My mom used to use it in many of her soups when I was a kid. This, of course, makes it an easy favourite for me. It’s hearty and slightly chewy. It’s soft, warm and filling, making it a perfect, but overlooked addition to so many dishes in the winter.

Treating it like a risotto, is a great way to flavour the barley. And in this case keeping it open to so many different flavour variations. It’s no secret that I love spinach, so pair that with some sautéed mushrooms and even a pan fried tofu and this becomes a perfectly satisfying, affordable and easy winter weekday dinner.

BARLEY RISOTTO

1 Tablespoon Olive Oil
2 Shallots, minced
1 Cup Pearl Barley
3 1/2 Cups Vegetable Broth
Sprig Thyme, stem removed
Salt & Freshly Ground Black Pepper to Taste

Heat the oil in a large saucepan, adding the minced shallots to sweat.
Add the barley stirring well to coat with oil and lightly toast.
Cover with all of this liquid at once. Once the mixture begins to lightly simmer, stir and reduce the heat to maintain.
Add thyme leaves.
Stir occasionally until broth is mostly absorbed and barley is tender. (If more liquid is needed add 1/2 cup water.)
Season with salt and pepper to taste.

For the Spinach & Mushroom Topping

1 Tablespoon Olive Oil
2 Cloves Garlic, thinly sliced
1 Cup Crimini Mushrooms, sliced
4 Cups Baby Spinach Leaves, packed
Salt and Pepper to taste

Heat the oil and add the garlic and mushrooms.
Sauté over a medium high heat until mushrooms begin to brown.
Add the spinach, turning regularly to wilt.
Serve hot over top of prepared barley.

Serves 2

Not Your Aunt’s Creamy Potato Salad


The bounty cometh, it is summer after all. Not only is it the season for all things grown fresh it’s also BBQ, picnic, firework celebrations and stay up late season.

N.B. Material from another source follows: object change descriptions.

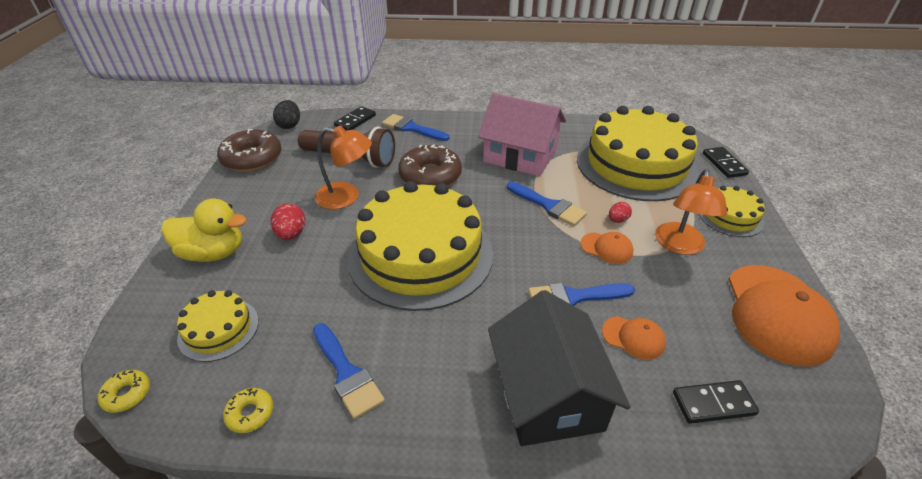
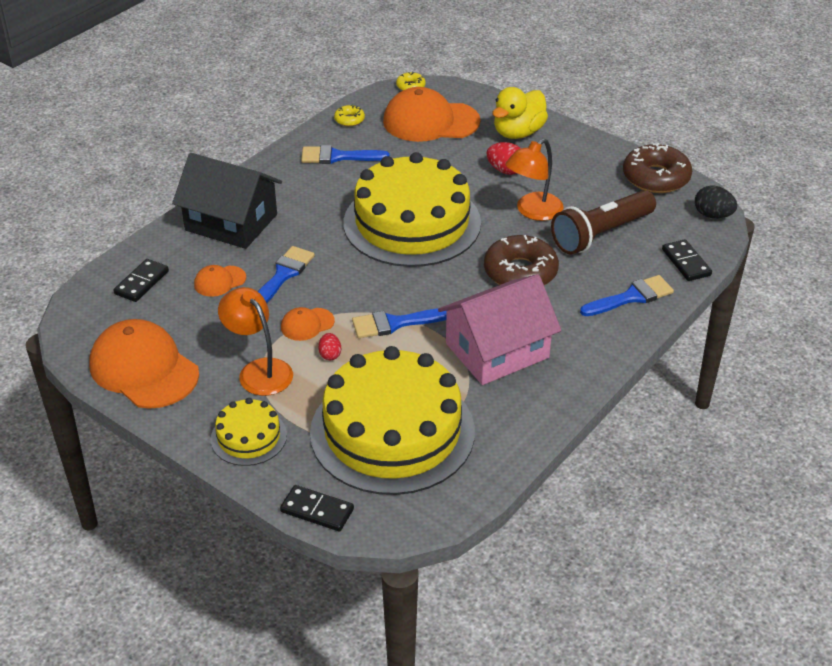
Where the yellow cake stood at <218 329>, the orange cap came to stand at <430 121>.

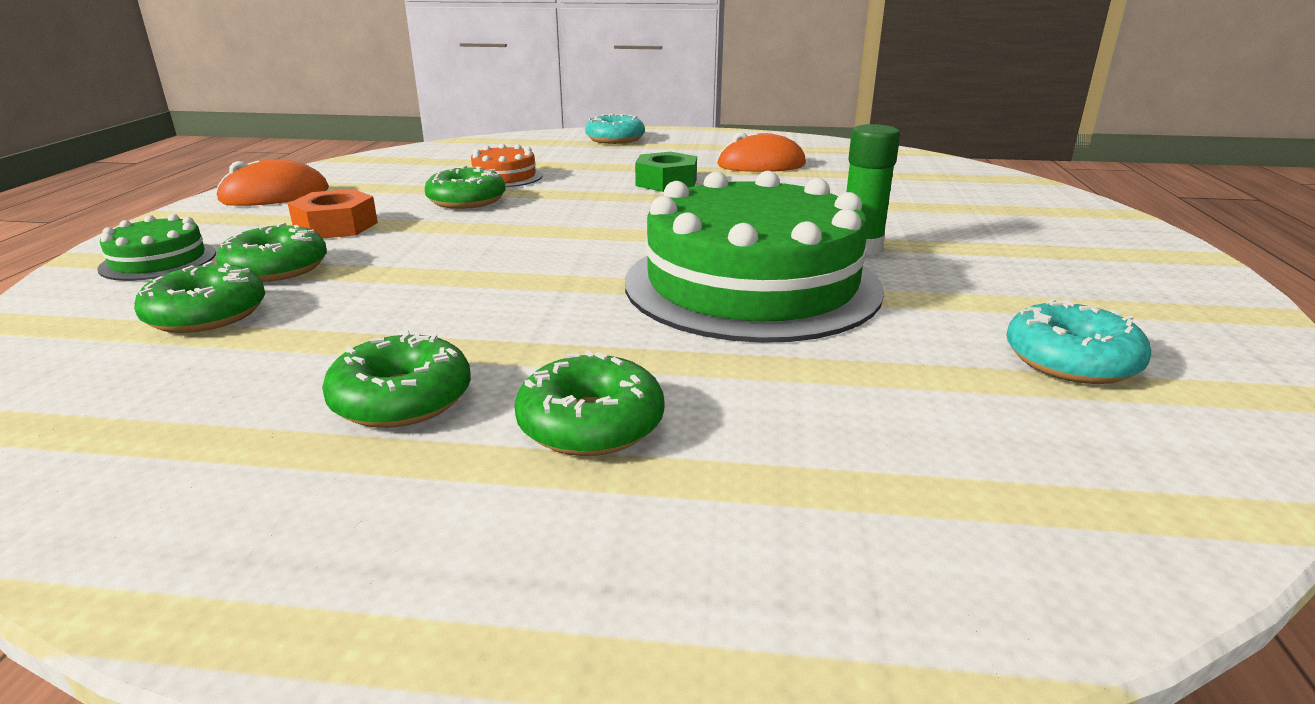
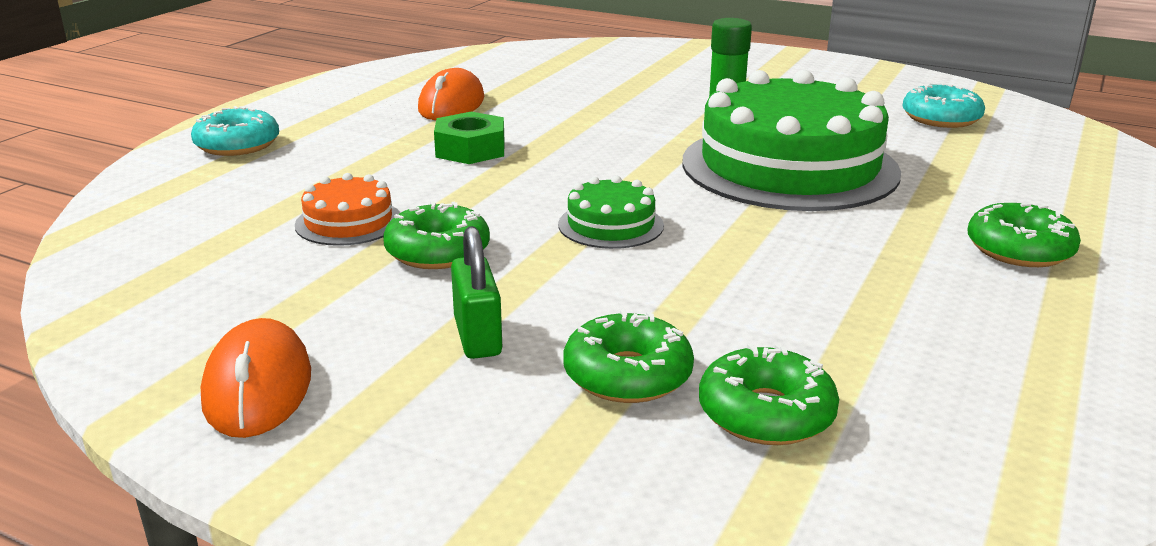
Where the orange nut stood at <336 226>, the green padlock came to stand at <477 337>.
The green cake ended up elsewhere, having gone from <158 261> to <610 225>.
The second view lost the green donut at <402 399>.

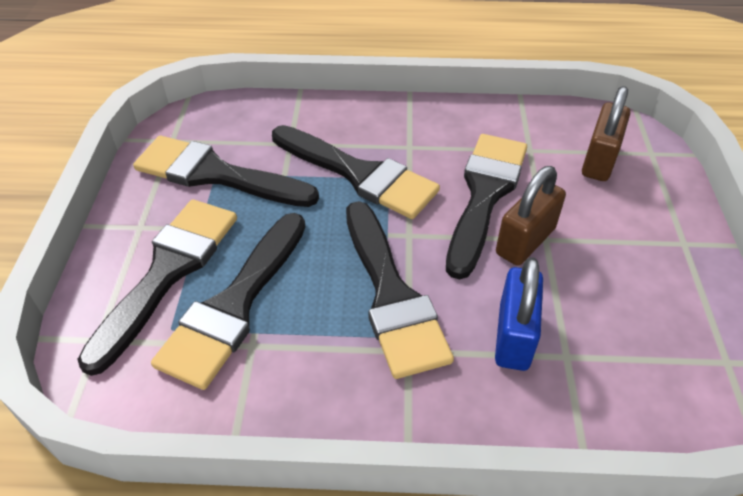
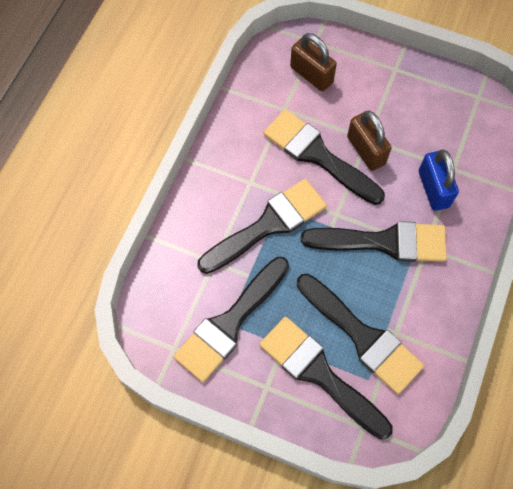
The blue padlock at <513 336> ended up facing another way, 45 degrees clockwise from before.

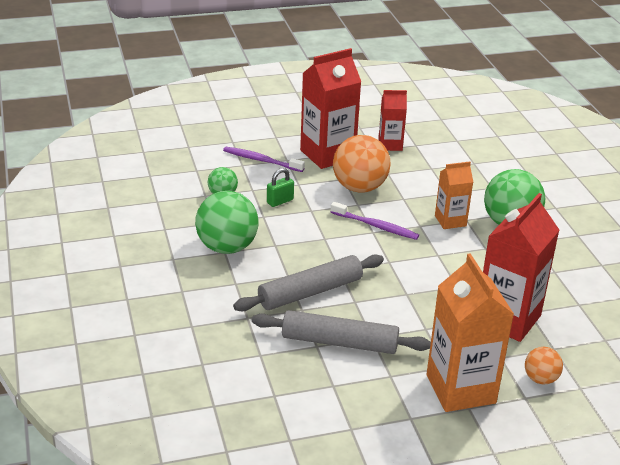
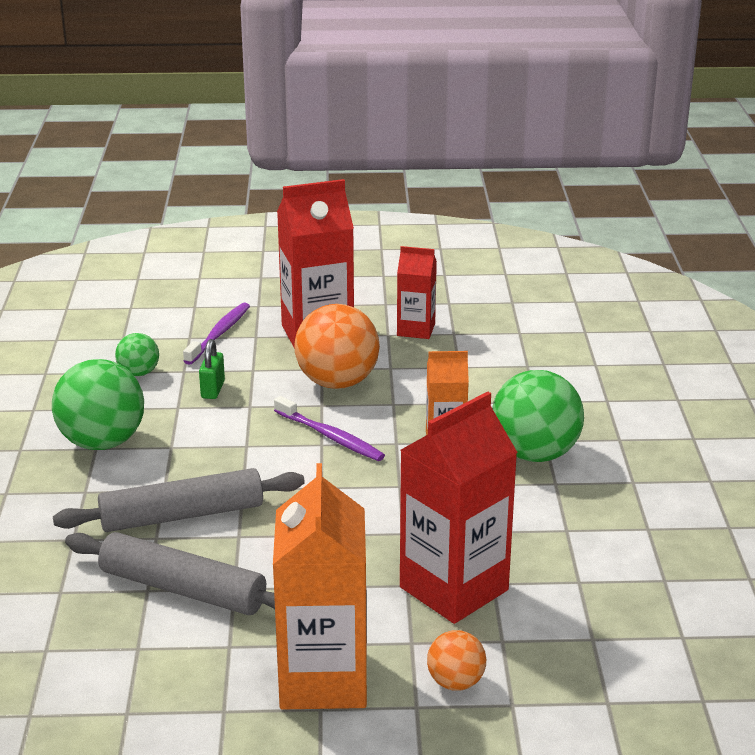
The purple toothbrush at <261 160> ended up facing another way, 75 degrees clockwise from before.
The green padlock at <280 201> ended up facing another way, 60 degrees counterclockwise from before.

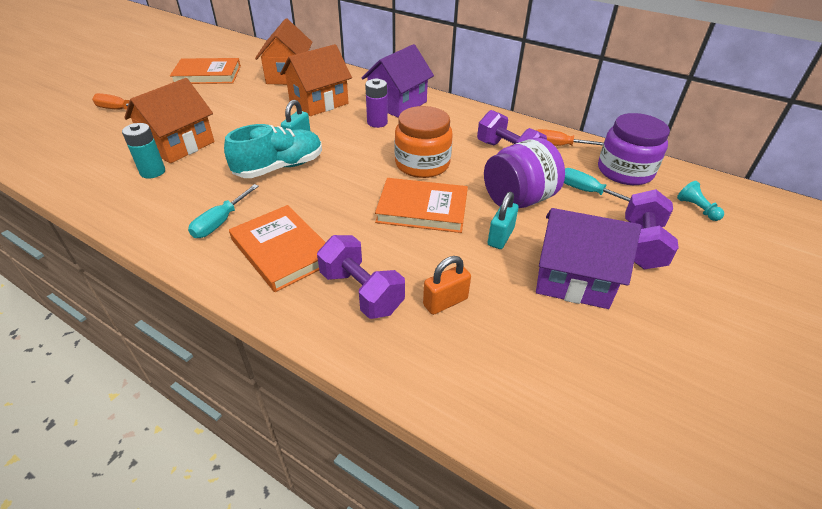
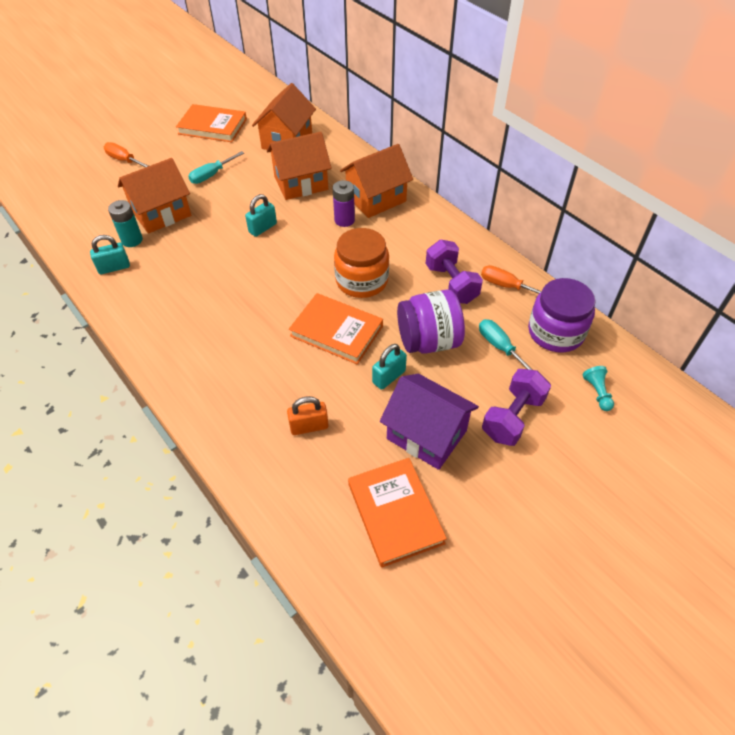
What was the purple house at <398 104> turned into the orange house at <376 199>.
The second view lost the turquoise shoe at <280 167>.
The turquoise screwdriver ended up elsewhere, having gone from <220 222> to <212 175>.
The orange book ended up elsewhere, having gone from <282 250> to <395 513>.
The second view lost the purple dumbbell at <361 292>.
The second view gained the turquoise padlock at <114 267>.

With company on it’s way, I wanted a classic tasty side to go with all things grilled and what summer meal would be complete without a potato salad? I’ve made a potato salad with a vinaigrette before but this time I was more craving the old fashioned creamy style only lighter.

I like potato salad when it’s still barely warm, but this can easily be cooled and packed perfectly for a picnic.

CREAMY POTATO SALAD WITH AVOCADO

1 1/2 Lbs New Potatoes, scrubbed
1 Large Ripe Avocado
Juice of 1/2 Lemon
1/4 teaspoon Kosher Salt, or to taste
Freshly Ground Black Pepper
2 Tablespoons Mixed Chopped Herbs, Try dill&chives, cilantro&scapes or parsley&tarragon – or mix and match them all together.

Steam the potatoes until they are just fork tender but al dente.
Cool until the potatoes can be handled, then quarter.
Peel and dice the avocado and combine with the potatoes and lemon juice in a large bowl.
Stir in the herbs, then season with salt and pepper to taste.
Toss well to coat everything and to break down some of the softened avocado.